Dr Murray Roberts: Chilling threat being posed to our deep-sea wonders

Scotland’s cold water corals are one of the world’s great natural treasures, says Dr Murray Roberts

Cold-water corals provide a rich habitat for other forms of marine life, and archive thousands of years’ worth of information on climate change, but they’re under threat from fishing, mining and, ironically, climate change itself.

Think of corals and what springs to mind? Island paradises in clear blue waters? Palm trees, sandy beaches and luxurious holidays in the Caribbean? All true, but corals aren’t only found in the tropics. In fact, there are more coral species in deep, cold-water waters than on shallow, tropical reefs. And it’s these cold-water corals in the North Atlantic that my research team at Heriot-Watt University studies. It’s fascinating and frustrating work. With almost every survey comes evidence that human activities have damaged deep-sea habitats and the spectres of global warming and ocean acidification may completely alter the present balance of ocean ecosystems, with huge implications for marine life and the people it supports.

Perhaps the most insidious threat to cold-water corals, however, comes from our addiction to fossil fuels. Approximately a third of the carbon dioxide released by burning fossil fuels since the industrial revolution has dissolved in the oceans. Without this, global warming would be more severe. But the payback is ocean acidification. Carbon dioxide dissolved in water produces carbonic acid, and it’s this process that is gradually acidifying the oceans. Any marine life that produces limestone skeletons – including corals, molluscs and plankton – faces an uncertain future in an increasingly acidic ocean.

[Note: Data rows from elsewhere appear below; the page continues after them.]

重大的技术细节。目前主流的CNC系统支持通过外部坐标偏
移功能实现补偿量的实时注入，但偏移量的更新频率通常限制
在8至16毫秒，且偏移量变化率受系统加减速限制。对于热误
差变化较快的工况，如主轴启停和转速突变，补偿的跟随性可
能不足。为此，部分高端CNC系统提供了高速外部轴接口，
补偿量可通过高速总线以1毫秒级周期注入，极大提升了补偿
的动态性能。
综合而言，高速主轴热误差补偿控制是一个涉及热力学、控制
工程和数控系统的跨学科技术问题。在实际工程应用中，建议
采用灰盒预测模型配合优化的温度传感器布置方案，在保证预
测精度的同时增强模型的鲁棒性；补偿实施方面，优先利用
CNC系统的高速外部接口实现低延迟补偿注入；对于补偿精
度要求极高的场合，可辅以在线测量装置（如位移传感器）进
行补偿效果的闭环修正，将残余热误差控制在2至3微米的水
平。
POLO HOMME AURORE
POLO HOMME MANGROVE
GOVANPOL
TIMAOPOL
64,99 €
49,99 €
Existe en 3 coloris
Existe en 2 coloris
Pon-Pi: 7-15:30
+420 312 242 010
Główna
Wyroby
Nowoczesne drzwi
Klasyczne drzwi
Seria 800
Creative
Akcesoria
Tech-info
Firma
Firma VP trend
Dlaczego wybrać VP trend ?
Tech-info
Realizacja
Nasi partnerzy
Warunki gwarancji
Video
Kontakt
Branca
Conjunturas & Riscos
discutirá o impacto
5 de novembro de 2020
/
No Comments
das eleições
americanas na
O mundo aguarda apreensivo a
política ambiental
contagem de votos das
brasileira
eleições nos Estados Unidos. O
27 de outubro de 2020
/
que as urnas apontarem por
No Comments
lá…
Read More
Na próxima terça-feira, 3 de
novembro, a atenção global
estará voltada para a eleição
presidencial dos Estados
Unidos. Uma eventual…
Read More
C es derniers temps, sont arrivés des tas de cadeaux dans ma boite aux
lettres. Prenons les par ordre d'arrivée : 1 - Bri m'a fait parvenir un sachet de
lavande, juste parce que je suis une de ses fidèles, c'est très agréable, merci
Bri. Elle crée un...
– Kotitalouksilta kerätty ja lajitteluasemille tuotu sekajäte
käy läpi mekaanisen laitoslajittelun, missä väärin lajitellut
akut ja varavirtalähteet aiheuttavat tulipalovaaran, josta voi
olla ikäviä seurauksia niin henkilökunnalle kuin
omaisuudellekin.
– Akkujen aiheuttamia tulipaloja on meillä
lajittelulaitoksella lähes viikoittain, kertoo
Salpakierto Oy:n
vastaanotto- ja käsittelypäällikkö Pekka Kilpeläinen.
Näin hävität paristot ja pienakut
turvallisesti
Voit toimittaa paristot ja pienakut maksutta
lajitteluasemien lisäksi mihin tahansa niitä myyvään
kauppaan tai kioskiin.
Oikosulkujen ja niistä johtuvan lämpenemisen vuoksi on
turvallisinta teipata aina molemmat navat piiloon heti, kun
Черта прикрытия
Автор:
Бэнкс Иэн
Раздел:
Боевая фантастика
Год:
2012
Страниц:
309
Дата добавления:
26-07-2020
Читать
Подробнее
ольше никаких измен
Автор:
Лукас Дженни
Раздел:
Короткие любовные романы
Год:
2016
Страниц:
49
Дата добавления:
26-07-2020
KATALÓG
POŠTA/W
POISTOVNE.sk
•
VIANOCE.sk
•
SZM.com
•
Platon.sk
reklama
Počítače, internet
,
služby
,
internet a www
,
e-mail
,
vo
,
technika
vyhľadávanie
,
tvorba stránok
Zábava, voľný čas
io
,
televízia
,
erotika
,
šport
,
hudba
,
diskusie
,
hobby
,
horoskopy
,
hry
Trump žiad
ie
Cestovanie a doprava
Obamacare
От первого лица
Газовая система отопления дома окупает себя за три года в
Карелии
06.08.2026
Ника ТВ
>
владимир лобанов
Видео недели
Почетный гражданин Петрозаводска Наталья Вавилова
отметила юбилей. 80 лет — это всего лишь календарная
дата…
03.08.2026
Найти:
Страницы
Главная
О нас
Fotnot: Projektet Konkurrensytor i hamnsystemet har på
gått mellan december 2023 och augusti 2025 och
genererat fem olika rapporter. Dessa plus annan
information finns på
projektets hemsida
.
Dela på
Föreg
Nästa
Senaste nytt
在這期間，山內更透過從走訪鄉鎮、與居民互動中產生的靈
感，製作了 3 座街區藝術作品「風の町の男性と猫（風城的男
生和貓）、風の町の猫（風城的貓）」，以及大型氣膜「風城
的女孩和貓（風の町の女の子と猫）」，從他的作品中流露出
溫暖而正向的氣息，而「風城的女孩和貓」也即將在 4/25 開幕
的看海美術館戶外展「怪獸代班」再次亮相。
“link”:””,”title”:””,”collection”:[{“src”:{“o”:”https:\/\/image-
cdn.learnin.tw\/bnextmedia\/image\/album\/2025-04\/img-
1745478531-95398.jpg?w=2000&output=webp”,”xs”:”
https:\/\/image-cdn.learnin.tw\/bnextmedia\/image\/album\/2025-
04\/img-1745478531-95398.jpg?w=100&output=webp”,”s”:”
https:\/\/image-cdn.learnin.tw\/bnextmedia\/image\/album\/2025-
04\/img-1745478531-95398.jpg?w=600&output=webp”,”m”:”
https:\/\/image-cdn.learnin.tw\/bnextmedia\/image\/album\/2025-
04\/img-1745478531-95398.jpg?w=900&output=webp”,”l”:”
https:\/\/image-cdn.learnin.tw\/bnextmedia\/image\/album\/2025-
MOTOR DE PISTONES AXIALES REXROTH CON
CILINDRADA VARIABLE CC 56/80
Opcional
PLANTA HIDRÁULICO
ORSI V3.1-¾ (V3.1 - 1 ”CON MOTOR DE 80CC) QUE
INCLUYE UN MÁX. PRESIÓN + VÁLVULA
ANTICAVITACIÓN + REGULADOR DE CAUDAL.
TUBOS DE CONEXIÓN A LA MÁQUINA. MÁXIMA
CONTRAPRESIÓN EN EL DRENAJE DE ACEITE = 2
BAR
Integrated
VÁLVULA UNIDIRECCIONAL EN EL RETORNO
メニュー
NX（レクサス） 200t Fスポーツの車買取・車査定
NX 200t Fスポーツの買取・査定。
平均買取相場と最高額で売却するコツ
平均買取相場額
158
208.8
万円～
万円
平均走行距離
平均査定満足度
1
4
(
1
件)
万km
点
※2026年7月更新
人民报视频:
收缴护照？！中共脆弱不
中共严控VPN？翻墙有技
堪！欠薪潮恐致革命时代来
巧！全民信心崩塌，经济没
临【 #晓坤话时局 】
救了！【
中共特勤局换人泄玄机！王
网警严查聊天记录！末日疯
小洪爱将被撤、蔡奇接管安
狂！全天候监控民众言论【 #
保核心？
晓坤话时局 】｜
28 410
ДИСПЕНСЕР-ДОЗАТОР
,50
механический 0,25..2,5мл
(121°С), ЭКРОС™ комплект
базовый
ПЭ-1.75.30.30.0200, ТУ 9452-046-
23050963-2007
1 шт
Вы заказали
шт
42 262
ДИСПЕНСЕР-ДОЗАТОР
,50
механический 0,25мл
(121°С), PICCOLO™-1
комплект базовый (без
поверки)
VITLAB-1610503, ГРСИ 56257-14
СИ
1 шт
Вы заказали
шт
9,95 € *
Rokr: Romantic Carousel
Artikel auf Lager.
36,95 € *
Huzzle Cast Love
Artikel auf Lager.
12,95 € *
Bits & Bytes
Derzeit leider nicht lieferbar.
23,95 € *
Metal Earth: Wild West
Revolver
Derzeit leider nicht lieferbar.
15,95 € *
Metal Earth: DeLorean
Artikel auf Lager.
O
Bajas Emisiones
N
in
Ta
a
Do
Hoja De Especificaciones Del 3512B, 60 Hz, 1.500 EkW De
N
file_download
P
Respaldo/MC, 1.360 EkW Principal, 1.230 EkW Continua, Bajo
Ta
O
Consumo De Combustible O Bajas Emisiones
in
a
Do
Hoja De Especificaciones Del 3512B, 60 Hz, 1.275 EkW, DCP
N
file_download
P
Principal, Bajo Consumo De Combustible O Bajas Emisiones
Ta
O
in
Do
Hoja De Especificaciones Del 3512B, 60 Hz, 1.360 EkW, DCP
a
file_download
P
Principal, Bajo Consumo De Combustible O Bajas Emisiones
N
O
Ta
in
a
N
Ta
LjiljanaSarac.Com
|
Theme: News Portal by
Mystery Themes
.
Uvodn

At Heriot-Watt we are tackling these issues through the university’s environment and climate change theme and with a recently awarded research grant from the UK Ocean Acidification Research Programme. Work began last year as we developed new laboratory systems to mimic predicted future levels of acidification. This summer we head off to the Mingulay reefs to begin our studies in earnest, with another expedition planned to Rockall Bank in 2012. But corals grow slowly – it will take us the best part of three years to complete our experiments.